### WORK REQUIRED
Transcribe each line of the records below exactly, excluding any embedded images.

Dataset entries:
"""
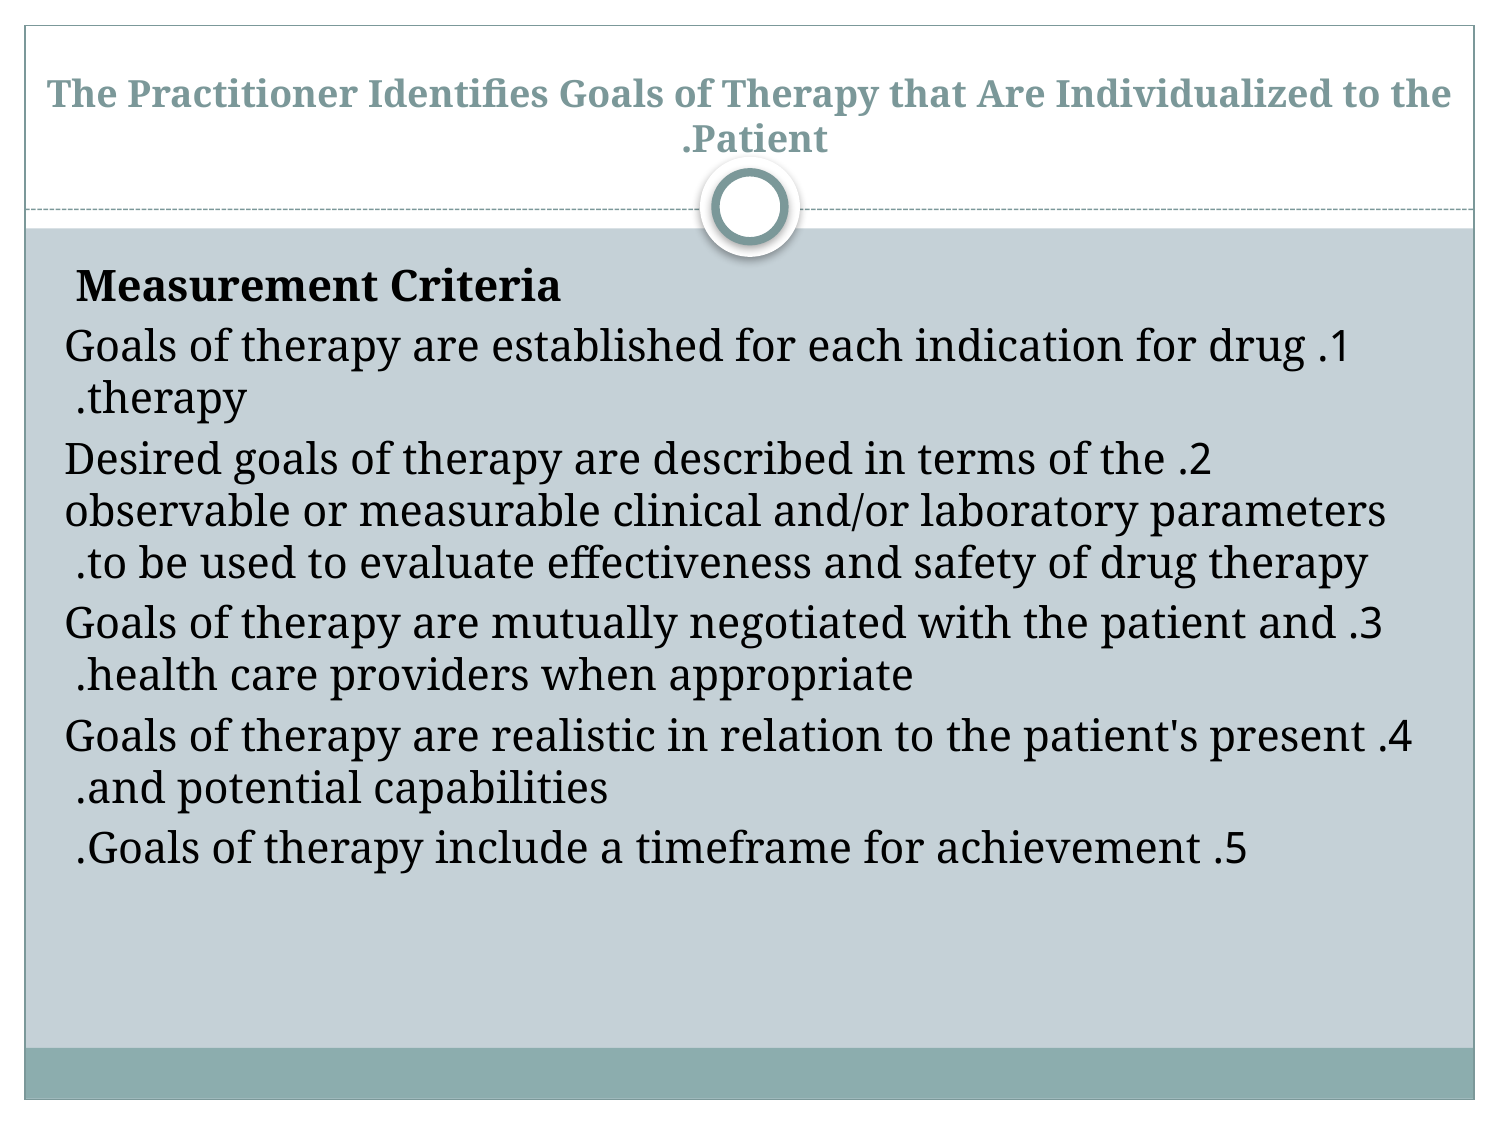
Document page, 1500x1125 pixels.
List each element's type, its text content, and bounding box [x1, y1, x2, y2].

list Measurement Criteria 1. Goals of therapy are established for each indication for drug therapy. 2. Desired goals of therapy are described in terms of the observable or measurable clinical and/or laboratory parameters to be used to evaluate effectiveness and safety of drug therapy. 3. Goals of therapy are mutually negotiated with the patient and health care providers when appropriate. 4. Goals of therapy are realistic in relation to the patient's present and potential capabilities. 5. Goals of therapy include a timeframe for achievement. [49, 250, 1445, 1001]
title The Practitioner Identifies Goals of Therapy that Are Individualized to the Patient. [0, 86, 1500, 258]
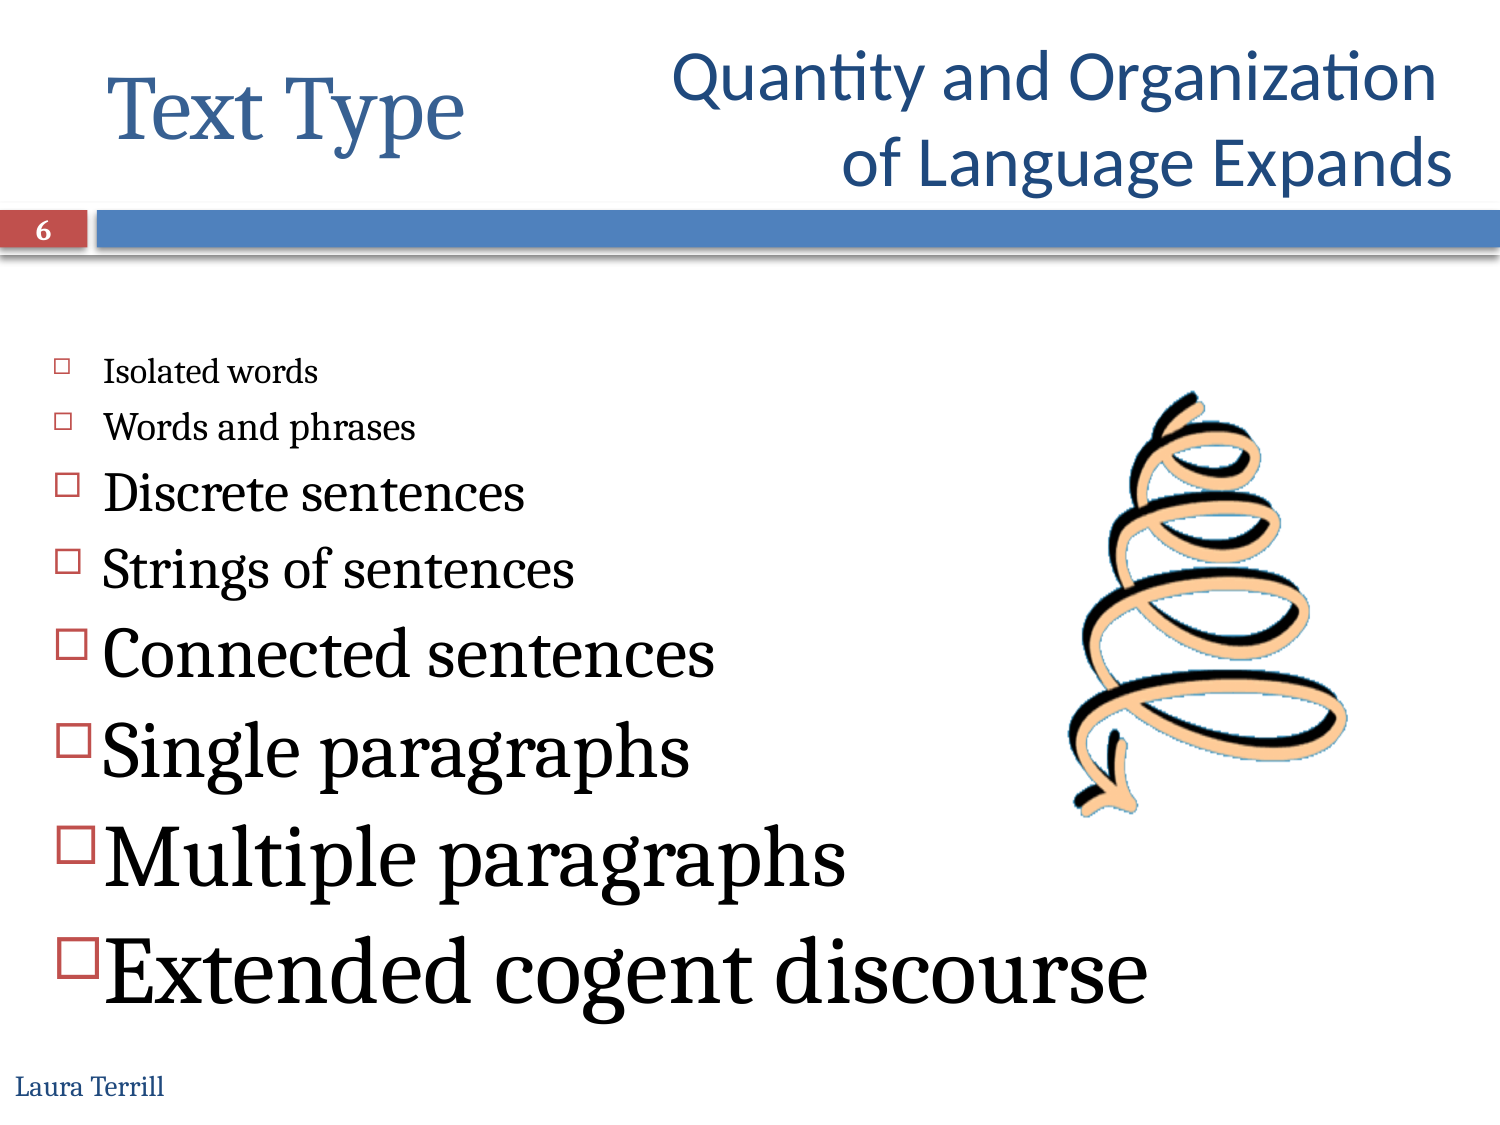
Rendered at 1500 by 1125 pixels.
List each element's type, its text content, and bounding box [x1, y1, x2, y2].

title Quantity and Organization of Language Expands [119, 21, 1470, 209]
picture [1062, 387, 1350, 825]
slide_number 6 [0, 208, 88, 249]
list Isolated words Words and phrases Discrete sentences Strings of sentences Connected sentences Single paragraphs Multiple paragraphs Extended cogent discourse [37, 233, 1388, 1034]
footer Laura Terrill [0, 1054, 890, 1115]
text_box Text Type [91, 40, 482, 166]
"""
### EXERCISE RESULT
Document page, 1500x1125 pixels.
List each element's type, its text content, and bounding box [x1, y1, x2, y2].

list Measurement Criteria 1. Goals of therapy are established for each indication for drug therapy. 2. Desired goals of therapy are described in terms of the observable or measurable clinical and/or laboratory parameters to be used to evaluate effectiveness and safety of drug therapy. 3. Goals of therapy are mutually negotiated with the patient and health care providers when appropriate. 4. Goals of therapy are realistic in relation to the patient's present and potential capabilities. 5. Goals of therapy include a timeframe for achievement. [49, 250, 1445, 1001]
title The Practitioner Identifies Goals of Therapy that Are Individualized to the Patient. [0, 86, 1500, 258]
Rendered at 1500 by 1125 pixels.
List each element's type, its text content, and bounding box [x1, y1, x2, y2].

title Quantity and Organization of Language Expands [119, 21, 1470, 209]
picture [1062, 387, 1350, 825]
slide_number 6 [0, 208, 88, 249]
list Isolated words Words and phrases Discrete sentences Strings of sentences Connected sentences Single paragraphs Multiple paragraphs Extended cogent discourse [37, 233, 1388, 1034]
footer Laura Terrill [0, 1054, 890, 1115]
text_box Text Type [91, 40, 482, 166]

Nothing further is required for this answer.